Even lightweight signposts help.

import os

private let log = OSLog(subsystem: "dev.vburojevic.website", category: "image-pipeline")

func measureDecode<T>(_ block: () throws -> T) rethrows -> T {
    let signpostID = OSSignpostID(log: log)
    os_signpost(.begin, log: log, name: "Decode", signpostID: signpostID)
    defer { os_signpost(.end, log: log, name: "Decode", signpostID: signpostID) }
    return try block()
}

Now Instruments can show you whether the problem is:

network latency
repeated decode work
oversized source images
main-thread hitching during display

Without that, teams tend to cargo-cult fixes from old Slack threads.

10. The common failure patterns are boring, which is good news

The good news is that most image-loading problems are not exotic.

They are usually one of these:

1. Full-resolution decoding for tiny surfaces

Symptom:

memory spikes
scroll hitches when images first appear

Fix:

downsample to display size
cache the processed variant

2. No request deduplication

Symptom:

duplicate network traffic
repeated decode work
stutter during rapid list updates

Fix:

keep an in-flight task registry keyed by request variant

3. Work continues after the view disappears

Symptom:

wasted network and CPU
memory churn during fast scrolls

Fix:

honor cancellation from view lifecycle
separate speculative prefetch tasks from demanded work

4. Stable cache on disk, unstable cache in memory

Symptom:

good network behavior but still janky rendering

Fix:

store display-ready images in memory
stop assuming URLCache is enough

5. The list diffing layer restarts everything

Symptom:

image flicker
repeated task restarts
blame unfairly assigned to the image pipeline

Fix:

fix row identity and state ownership first

11. A production rule worth keeping

If you only keep one rule from this post, keep this one:

Optimize for rendered pixels, not downloaded bytes.

Downloaded bytes matter for bandwidth.
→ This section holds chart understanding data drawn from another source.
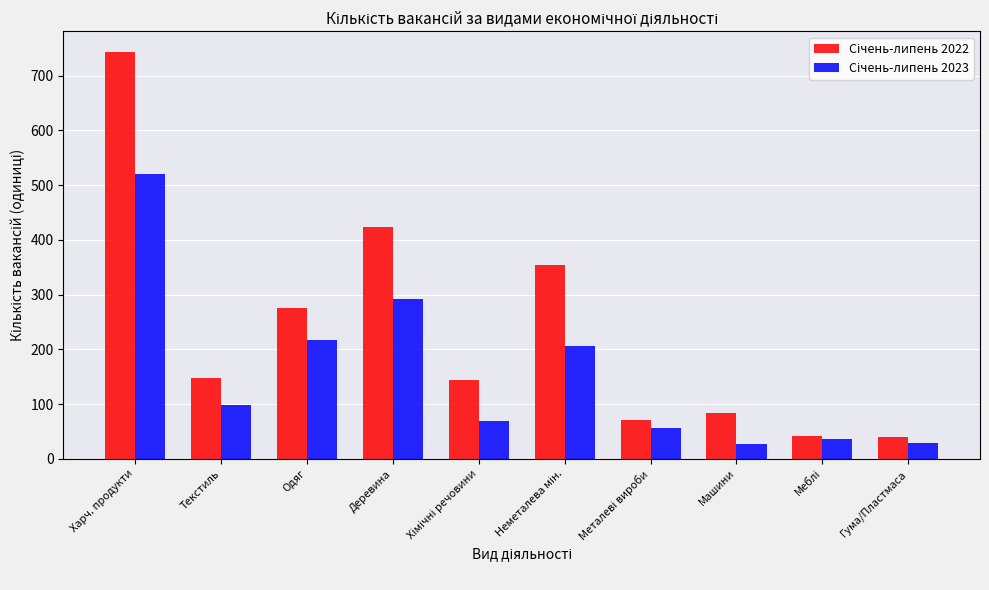

At which category is the sum across all series the highest?

Харч. продукти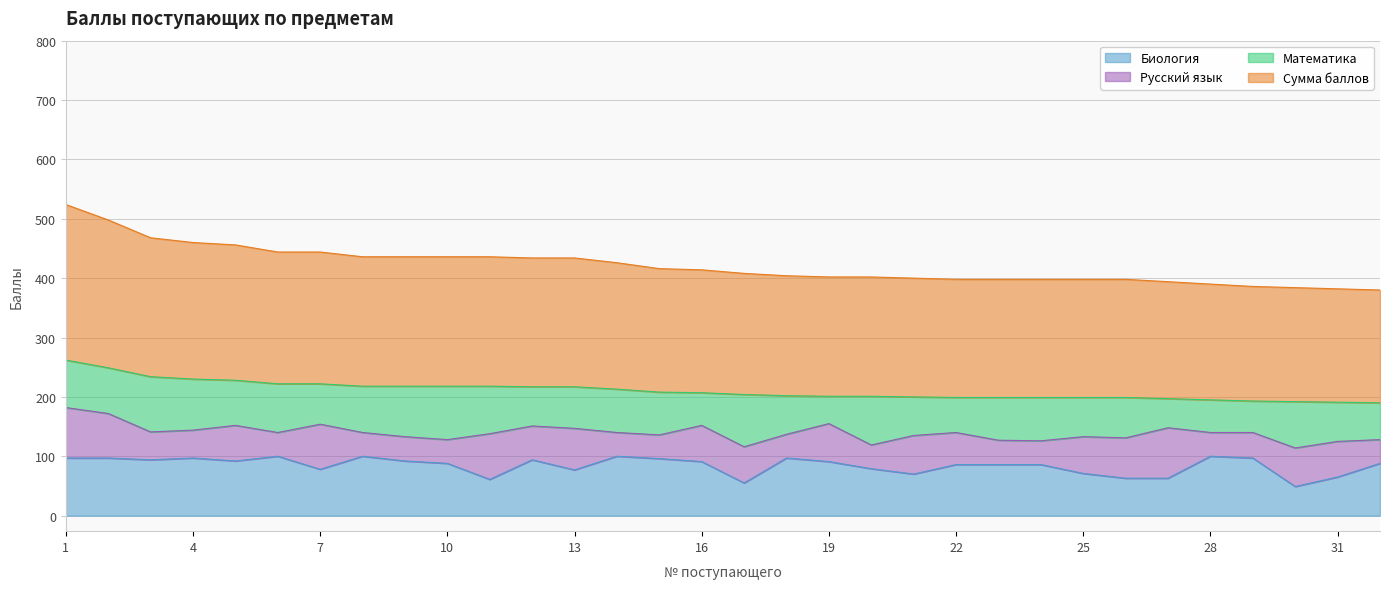

What is the maximum value for Биология?

100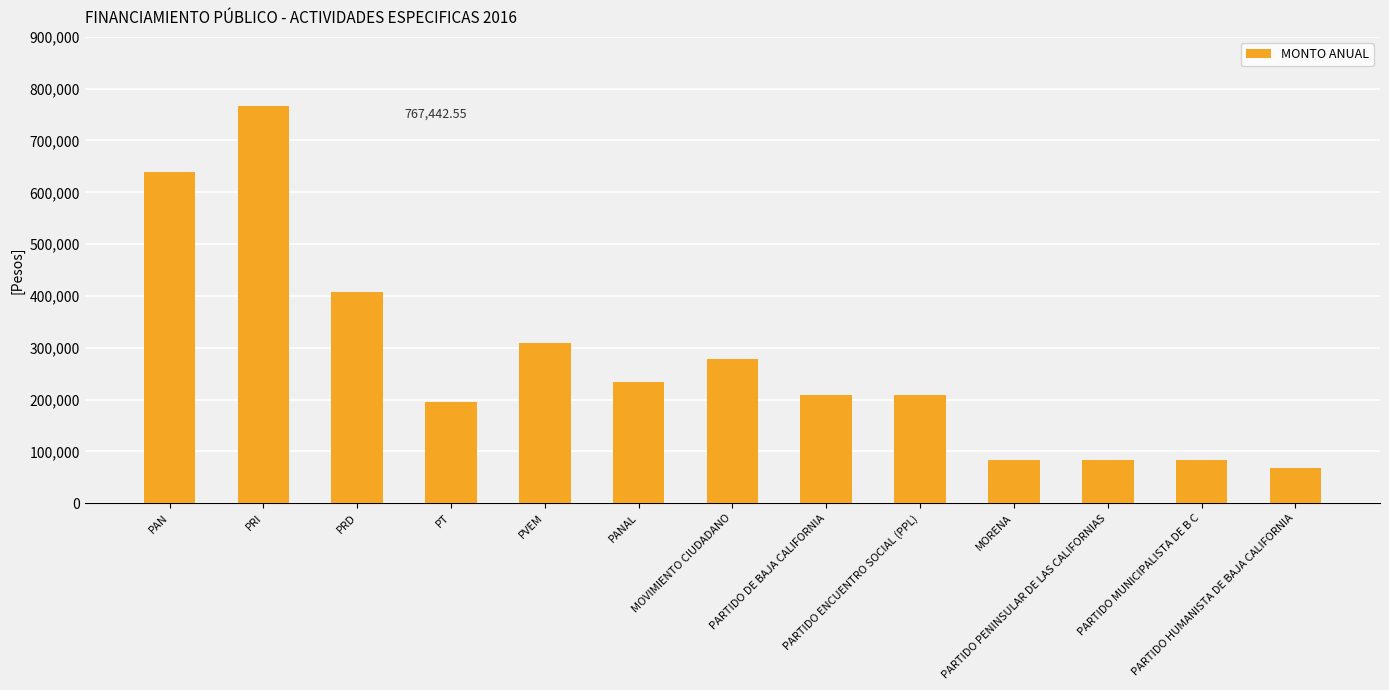

What is the value of the 11th bar from the left?

83472.8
Rendered pixels are what decide decode cost, memory pressure, and scroll smoothness.

That framing leads to better decisions:

variant-aware caching
downsampling before display
fewer giant images living in RAM for tiny views
less pointless work when cells churn

It also stops the classic mistake of “we added caching, why is scrolling still bad?”

Because caching the wrong representation still gives you the wrong bottleneck.

12. The practical baseline I would ship

For most product apps, a sane baseline is:

URLSession with normal HTTP caching behavior
a memory cache keyed by ImageRequest
background downsampling to target pixel size
in-flight request deduplication
aggressive cancellation for off-screen work
lightweight metrics for hit rate, decode time, and cancellations

That setup is not fancy.

It is enough.

And that is the point. Image loading should feel invisible when it is healthy.

If users are noticing it, the bug is rarely that you need a more glamorous framework.

You probably just need to stop doing expensive work at the worst possible moment.